Katinka Bock

Katinka Bock · Je te tiens, 2008, Glas, Holzstuhl, Nadeln.Foto Oliver Dancy

Katinka Bock · Je te tiens, 2008, Glas, Holzstuhl, Nadeln.Foto Oliver Dancy

Hinweis

Katinka Bock

Viele Kunstzentren Frankreichs finden sich in zweckentfremdeten Gebäuden. Die Synagoge im lothringischen Delme gehört dazu. Von deutschen Bombern zerstört und 1946 wieder aufgebaut, um 1981 mangels Gläubigen profaniert zu werden, birgt sie viel historischen Grund. Ideal für die 32-jährige deutsche Katinka Bock, die zwischen Paris und Berlin an unbewussten Schichten im Raum arbeitet. Der Theoretiker Mark Wigley fasste Architektur 1993 als «begründende Metapher» auf: «Brüche im Grund schaffen überhaupt erst die Möglichkeit für das Gebäude.» Bilder solch konstitutiver Brüche entwickelt Bock. «Patron» ist eine Frottage auf 30 x 1,30 m Schnittmuster-Stoff, welche den polizeigeschützten Bürgersteig vor der Berliner Synagoge abnimmt und nach Delme bringt. «Ja» leitet Wasser aus dem ehemaligen Frauenbad am Eingang über PVC-Rohre durch die gesamte Ausstellung. Die Rohre tropfen, ihre Stützpfeiler stehen in Salzlösung - die ganze fragile Anlage zerfällt. Es geht um das Brüchige als Grund. «Je te tiens» besteht aus zwei Glasplatten, die gegen einen Bistrostuhl gelehnt sind. Nur durch Nadeln auf Abstand gehalten, tropft zwischen die Scheiben Wasser. Katinka Bock erarbeitet Formen der Räumlichkeit. Sie ähneln Traumbildern.

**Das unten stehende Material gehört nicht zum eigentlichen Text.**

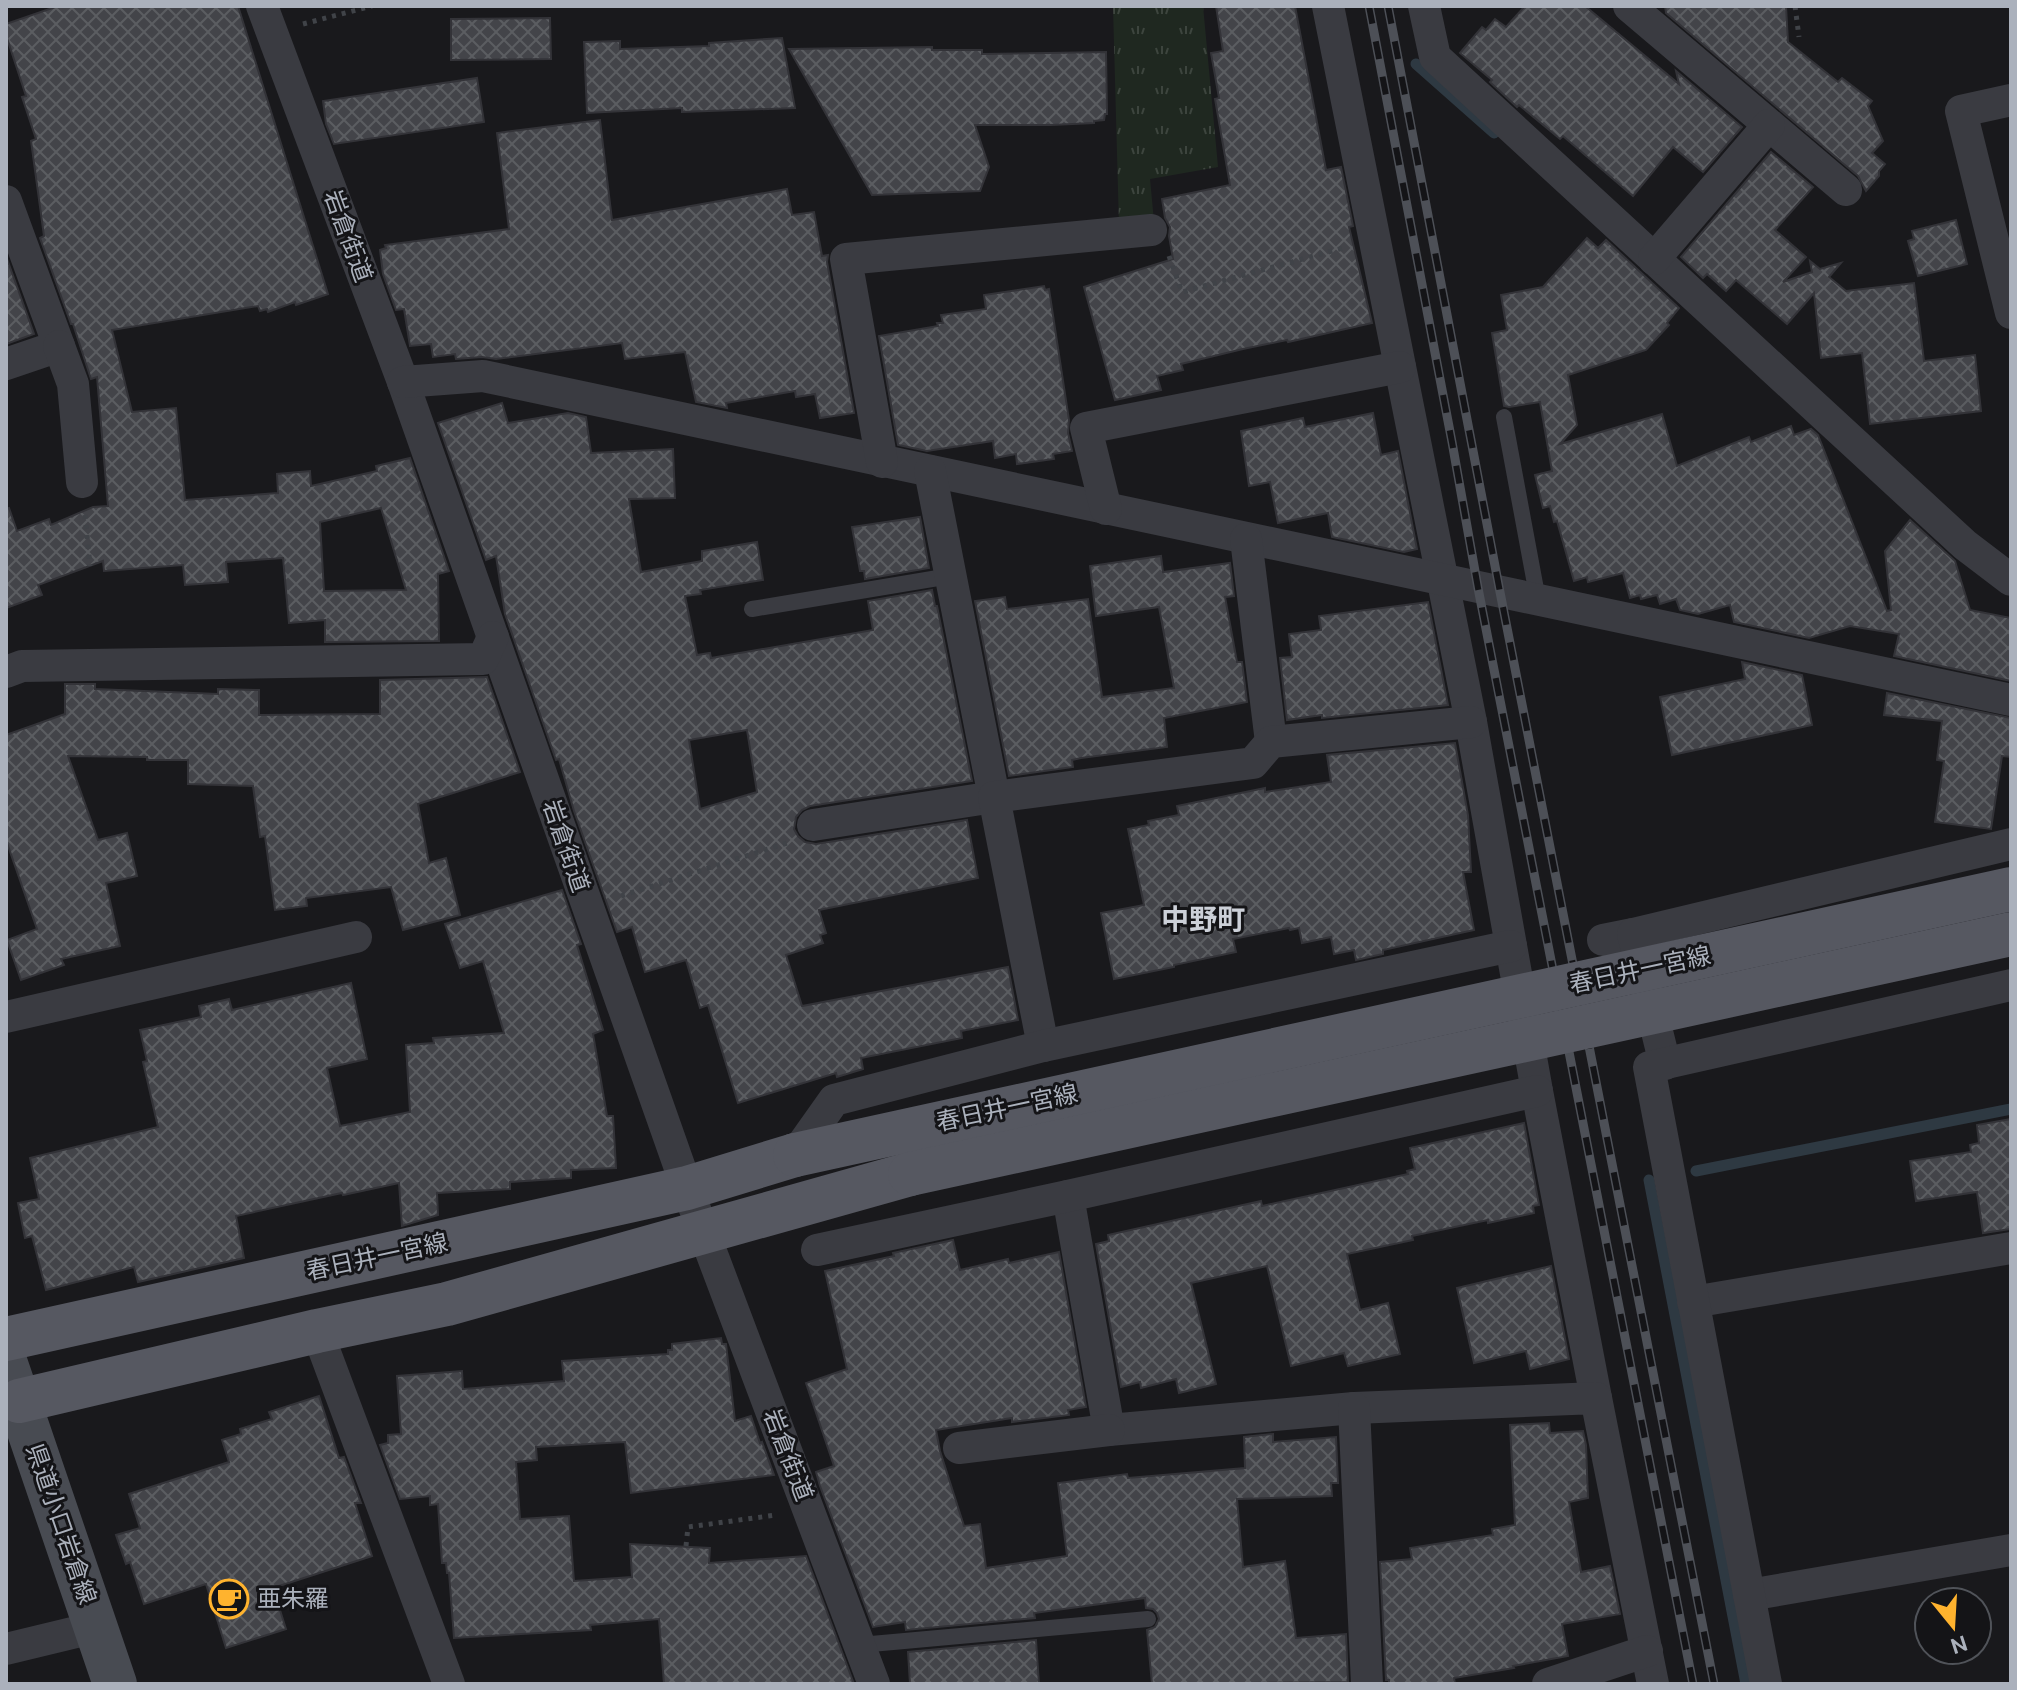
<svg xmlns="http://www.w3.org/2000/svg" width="2017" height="1690" font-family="Ubuntu,'Noto Sans JP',sans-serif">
<defs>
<pattern id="grass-tufts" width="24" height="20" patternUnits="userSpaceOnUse" patternTransform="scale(2)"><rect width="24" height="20" fill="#1f2820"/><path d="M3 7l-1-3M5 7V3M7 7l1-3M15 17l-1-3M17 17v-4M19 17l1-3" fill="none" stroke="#3d453e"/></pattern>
<pattern id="building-cross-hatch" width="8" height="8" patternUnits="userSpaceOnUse" patternTransform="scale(2)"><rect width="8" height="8" fill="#434449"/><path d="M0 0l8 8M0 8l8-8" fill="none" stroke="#5b5d61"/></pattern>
</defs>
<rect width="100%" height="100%" fill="#19191c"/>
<path fill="url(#grass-tufts)" d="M1113,6H1203L1218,167L1150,179L1154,222L1119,225Z"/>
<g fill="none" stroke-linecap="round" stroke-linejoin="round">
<g stroke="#2e3942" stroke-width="11">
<path d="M1416,64L1494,133"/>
<path d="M1696,1171L2011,1109"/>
<path d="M1649,1180L1746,1684"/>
</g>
</g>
<g fill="url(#building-cross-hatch)" stroke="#333338" stroke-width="2" fill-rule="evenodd">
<path d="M58,6H238L328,294L296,305L295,302L268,312L267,309L260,311L258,306L112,330L132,412L176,408L185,500L278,493L277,474L310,471L311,486L377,471L376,466L410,458L449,571L438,574L439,641L325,642V620L289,623L283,558L226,562L228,582L185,585L183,565L104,571L103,561L38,585L42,595L6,608V509L9,508L17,531L49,519L51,525L93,507L108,506L97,377L91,379L73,324H71L40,238L44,236L31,141L36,139L22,97L26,96L6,35V24ZM381,508L406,590L324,591L320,522Z"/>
<path d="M1216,6H1295L1326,170L1341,167L1353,226L1349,227L1372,323L1288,342L1287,340L1243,349L1181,364L1183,370L1157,376L1161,390L1115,400L1084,287L1173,259L1169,236L1170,227L1165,218L1162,199L1230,185L1215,99L1219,98L1211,53L1223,51Z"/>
<path d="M1525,6H1585L1679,84L1676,71L1742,127L1703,172L1673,147L1633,196L1563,136L1560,139L1519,105L1517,107L1490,82L1492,80L1460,53L1482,27L1486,30L1495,19L1506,27Z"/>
<path d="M1665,6H1786L1788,42L1838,82L1842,78L1872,101L1868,106L1883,141L1872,153L1885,164L1879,171V176L1866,191L1858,176L1666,13Z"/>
<path d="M550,18L551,59L451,60V19Z"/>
<path d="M782,38L795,108L682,112V108L587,113L584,42L620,41V49L709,46V43Z"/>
<path d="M932,47V50H982V54L1106,52L1107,114H1105L1104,120L1094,121V123L1051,125H975L989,167L980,191L872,195L789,49Z"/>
<path d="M477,78L484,122L334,144L326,124L323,101Z"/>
<path d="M600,120L612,220L787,189L792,215L814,212L822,256L828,255L827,262L854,413L820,418L815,394L796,397L795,391L726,403L727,408L696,402L685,352L625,359L622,343L496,359L482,357L456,359L455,354L433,357L431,344L410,346L404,309L396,310L383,274L380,250L386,248L385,245L509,229L497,133Z"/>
<path d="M1771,152L1813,187L1775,230L1806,257L1783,282L1812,272L1810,261L1820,269L1841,263L1829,277L1846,291L1914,283L1924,361L1975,355L1981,411L1870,424L1862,353L1821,358L1814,293L1787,324L1736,280L1726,291L1707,274L1703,278L1681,257Z"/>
<path d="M1956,220L1967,264L1918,276L1908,241L1914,239L1912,231Z"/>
<path d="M1587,238L1598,248L1606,240L1679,308L1667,323L1669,325L1646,350L1568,375L1577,425L1560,444L1662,414L1677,466L1749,437L1751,442L1791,426L1794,435L1811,429L1818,435L1887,611L1891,610L1885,551L1910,520L1955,561L1970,610L2011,618V681L1894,656L1899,634L1850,626L1809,638L1734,622L1730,605L1698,614L1680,610L1676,599L1660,604L1657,595L1641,599L1640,595L1630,598L1623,573L1588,582L1587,577L1574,581L1557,521L1554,522L1550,506L1543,508L1535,475L1552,471L1540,402L1509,407L1504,406L1492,333L1507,330L1501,295L1543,287Z"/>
<path d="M6,256L34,334L6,344Z"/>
<path d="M1044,286L1045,290L1049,289L1069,420L1068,433L1072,451L1053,454L1054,459L1017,464L1016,454L995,458L993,441L927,451L898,445L879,336L938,326L937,323H943L941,315L986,309L984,295Z"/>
<path d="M502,403L508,423L568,413L586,417L591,453L673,449L675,498L629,499L641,572L702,561V551L757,542L763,580L700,590L701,594L685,596L697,655L710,653L711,658L873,630L868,601L932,590L935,606H937L972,781L810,806L802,810L796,817L794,829L798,836L805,842L816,844L967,820L978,878L819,910L826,933L820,935L823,943L786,955L802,1006L1008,967L1018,1020L961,1031L962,1038L861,1058L863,1069L837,1077L836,1073L738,1103L708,1005L700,1008L686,960L645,972L632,927L617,932L574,811L559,759L556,760L505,614L496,556L486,560L438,423ZM747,730L757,792L700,809L689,740Z"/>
<path d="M1373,413L1381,455L1398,451L1417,549L1404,552L1332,537L1328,513L1278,523L1270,482L1249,486L1241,431L1303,418L1305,427Z"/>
<path d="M920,517L929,568L865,579L864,571H860L852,527Z"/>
<path d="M1161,556L1163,572L1230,563L1234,596L1225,597L1237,662H1242L1247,702L1164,718L1167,747L1081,758L1072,760L1073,767L1009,776L975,601L1005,597L1007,609L1088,599L1102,697L1174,688L1159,607L1096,616L1090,566Z"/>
<path d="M1428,602L1448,705L1322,718V715L1287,720L1280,658L1292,657L1289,634L1321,630L1319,616Z"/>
<path d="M1742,662L1802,675L1812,725L1672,755L1660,697L1745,679Z"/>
<path d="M487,677L520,772L418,804L429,863L446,858L460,915L403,930L391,887L306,898L307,906L275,910L265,836L260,837L253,786L188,784V760H147V757L68,756L98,840L127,833L137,876L106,883L120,946L61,959L64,965L21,980L7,940L37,929L6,840V735L65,714V684H95V689L218,694V689L259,690V715L380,714V680Z"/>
<path d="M1887,693L2011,718V757L2002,756L1991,829L1935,822L1944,761L1937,760L1942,721L1884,715Z"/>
<path d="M1455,743L1468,815L1471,872H1463L1474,930L1383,950V954L1356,960L1354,950L1334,954L1331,937L1302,943L1299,928L1290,930L1289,928L1233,939L1236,952L1174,965V967L1114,979L1101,913L1144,905L1128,829L1149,825L1148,821L1179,815L1177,806L1265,788V792L1331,782L1327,755Z"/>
<path d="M562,890L581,944L577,945L603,1030L593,1034L607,1116H613L616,1168L571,1170V1178L510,1182V1189L437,1193L438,1215L402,1226L399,1183L343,1195L342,1193L236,1216L244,1258L138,1282L134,1267L46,1290L32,1236L25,1238L18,1203L39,1199L30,1158L158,1127L143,1062L147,1061L140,1030L201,1017L199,1006L229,999L232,1010L351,983L367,1059L327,1068L340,1126L410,1112L406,1045L434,1043L433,1038L504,1033L483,961L460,968L445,924Z"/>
<path d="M2011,1119V1229L1983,1233L1977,1192L1916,1201L1910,1161L1971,1152L1970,1145L1979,1143L1977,1125Z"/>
<path d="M1524,1123L1539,1205L1533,1206L1534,1213L1488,1223V1220L1412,1236L1413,1240L1347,1254L1360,1310L1388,1303L1400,1354L1348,1366L1344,1353L1291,1366L1267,1266L1191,1283L1216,1384L1179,1393L1176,1379L1141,1388L1140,1382L1121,1387L1096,1244L1109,1241L1108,1235L1261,1201L1262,1206L1408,1174L1407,1171L1415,1169L1410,1148Z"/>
<path d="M953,1240L960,1270L1008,1259L1009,1263L1059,1252L1086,1407L1068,1410L1069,1415L1012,1422V1418L936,1430L940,1451L964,1526L980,1524L986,1568L1067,1556L1058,1483L1127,1474L1128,1478L1245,1468L1244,1437L1273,1434V1442L1336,1437L1338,1483H1331L1332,1496L1237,1499L1243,1567L1285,1561L1296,1638L1346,1634L1348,1682L1152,1684L1147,1630L1155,1627L1159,1619L1157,1613L1153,1609L1146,1608L1145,1598L1034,1613L1035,1618L906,1630L905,1622L873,1627L820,1486L816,1472L834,1466L806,1383L847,1369L825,1271L894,1256L893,1253Z"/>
<path d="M1551,1266L1569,1359L1530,1369L1526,1351L1474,1363L1457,1288Z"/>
<path d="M721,1338L722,1344H726L735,1421L751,1416L760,1443L762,1442L774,1475L631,1493L625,1442L536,1447L537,1460L516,1462L520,1519L569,1516L574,1581L632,1577L630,1544L710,1548L709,1563L806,1556L854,1684H664L659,1619L590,1625L591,1630L454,1638L449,1573H447L446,1563H442L438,1504L430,1505V1496L400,1499L380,1445L388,1443V1435L401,1434L397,1376L462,1371L463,1389L564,1381L562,1361L668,1354V1350H672V1344Z"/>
<path d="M319,1396L339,1458L344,1457L361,1503H355L372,1556L273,1588L286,1629L226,1648L206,1584L144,1604L130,1562L126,1564L116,1535L140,1528L129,1494L229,1462L222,1440L241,1434L240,1429L272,1419L269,1412Z"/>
<path d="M1549,1423L1550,1433L1583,1431L1586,1445L1588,1498L1569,1502L1581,1572L1610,1566L1620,1614L1562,1624L1568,1656L1513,1666L1514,1668L1454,1678L1455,1684H1389V1680H1386L1380,1562L1412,1559L1410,1548L1493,1535L1492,1529L1515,1525L1510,1425Z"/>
<path d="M1036,1640L1039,1684H910L908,1652Z"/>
</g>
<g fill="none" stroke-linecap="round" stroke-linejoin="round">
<g stroke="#404348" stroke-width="5" stroke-dasharray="4 6" stroke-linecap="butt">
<path d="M1795,6L1799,37"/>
<path d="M303,24L372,6"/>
<path d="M1169,256L1182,292L1343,248"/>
<path d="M85,515L90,566"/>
<path d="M621,896L787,843"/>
<path d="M686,1546L688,1527L776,1515"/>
</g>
<g stroke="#3a3b41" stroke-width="16">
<path d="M1504,417L1538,600"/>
<path d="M752,609L950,576"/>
<path d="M860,1645L1148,1619"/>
</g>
<g stroke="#3a3b41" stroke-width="32">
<path d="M262,6L403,382L687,1188L874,1684"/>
<path d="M1328,6L1471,722L1537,1091L1596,1398"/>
<path d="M1424,6L1435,57L1965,545L2011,580"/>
<path d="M1629,6L1846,190"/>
<path d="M2011,100L1961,111L2011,313"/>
<path d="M6,201L59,346L6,364"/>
<path d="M1654,259L1769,125"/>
<path d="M59,346L73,384L82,482"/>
<path d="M403,382L483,376L2011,700"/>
<path d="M882,462L846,259L1151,230"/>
<path d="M1106,509L1086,428L1400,367"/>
<path d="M1246,539L1271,742"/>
<path d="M6,672L22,666L483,659L493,637"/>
<path d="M813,825L994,797L930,471"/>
<path d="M1603,940L1633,934"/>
<path d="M6,1017L356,937"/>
<path d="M1043,1046L994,797L1253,763L1271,742L1471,722"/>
<path d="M1665,1064L1633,934L2011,844"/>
<path d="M795,1155L834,1100L1043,1046L1511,946"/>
<path d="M1068,1196L1109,1430L1354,1408L1596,1398L1653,1684"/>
<path d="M817,1250L1068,1196L1537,1091"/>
<path d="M1693,1302L2011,1248"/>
<path d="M317,1331L449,1684"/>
<path d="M1354,1408L1367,1684"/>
<path d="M959,1448L1109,1430"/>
<path d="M1749,1595L2011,1550"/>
<path d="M6,1649L97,1627"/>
<path d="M1548,1684L1647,1651"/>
<path d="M1766,1684L1649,1067L2011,985"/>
</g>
<path stroke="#484b52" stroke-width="44" d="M6,1364L115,1684"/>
<g stroke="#565861" stroke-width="44">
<path d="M6,1339L687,1188L795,1155"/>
<path d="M19,1401L317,1331L447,1304L910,1174"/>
</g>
<defs>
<g id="rail">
<path d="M1369,6L1452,442L1478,588L1693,1684"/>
<path d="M1388,6L1500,592L1714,1684"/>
</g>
</defs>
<use href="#rail" stroke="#4d5057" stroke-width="9"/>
<use href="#rail" stroke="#141417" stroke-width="6" stroke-dasharray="18" stroke-linecap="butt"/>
<g stroke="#565861" stroke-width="44">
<path d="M795,1155L2011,889"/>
<path d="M910,1174L2011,934"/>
</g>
</g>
<defs>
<symbol id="cafe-ring" viewBox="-11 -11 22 22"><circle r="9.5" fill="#141417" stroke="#ffb32e" stroke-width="1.5"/><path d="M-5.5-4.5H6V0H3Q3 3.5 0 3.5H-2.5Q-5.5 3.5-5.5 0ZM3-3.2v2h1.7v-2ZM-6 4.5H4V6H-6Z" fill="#ffb32e"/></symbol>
</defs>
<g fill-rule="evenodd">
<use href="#cafe-ring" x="207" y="1577" width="44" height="44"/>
</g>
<g text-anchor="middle" stroke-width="6" stroke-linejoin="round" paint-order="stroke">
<g font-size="24" fill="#abb1bc" stroke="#141417">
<text transform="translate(348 236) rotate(70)" y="8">岩倉街道</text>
<text transform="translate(566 846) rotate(71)" y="8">岩倉街道</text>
<text transform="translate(1640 970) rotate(-12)" y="8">春日井一宮線</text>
<text transform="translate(1007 1108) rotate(-12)" y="8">春日井一宮線</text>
<text transform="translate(377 1257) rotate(-12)" y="8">春日井一宮線</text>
<text transform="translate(788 1455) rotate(69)" y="8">岩倉街道</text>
<text transform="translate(61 1524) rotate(71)" y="8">県道小口岩倉線</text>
</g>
<g font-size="24" fill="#abb1bc" stroke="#141417" text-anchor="start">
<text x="257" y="1607">亜朱羅</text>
</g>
<g font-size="28" font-weight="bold" fill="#ccd0d8" stroke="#141417">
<text x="1203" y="929">中野町</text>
</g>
</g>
<rect width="2017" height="1690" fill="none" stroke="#abb1bc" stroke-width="16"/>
<g transform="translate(1953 1626) rotate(162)"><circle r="38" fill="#141417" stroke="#505359" stroke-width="2"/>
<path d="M0-6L14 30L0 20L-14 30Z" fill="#ffb32e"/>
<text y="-12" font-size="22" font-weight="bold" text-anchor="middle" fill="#abb1bc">N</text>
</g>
</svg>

Zusammenzuckend aus dem Gefühl des Fallens erwacht, geben sie Boden unter die Füsse - freilich einen «sol d'incertitude», mit 7 qm Pariser Pflastersteinen. Diesen zeigt Bock auch im Pariser Vorort Noisy-le-Sec im Rahmen der «Biennale Art Grandeur Nature».

Bis 
27.09.2008

Centre d'art contemporain La Synagogue de Delme, bis 28.9.
Centre d'art contemporain La Galerie Noisy-le-Sec, 19.9.-23.11.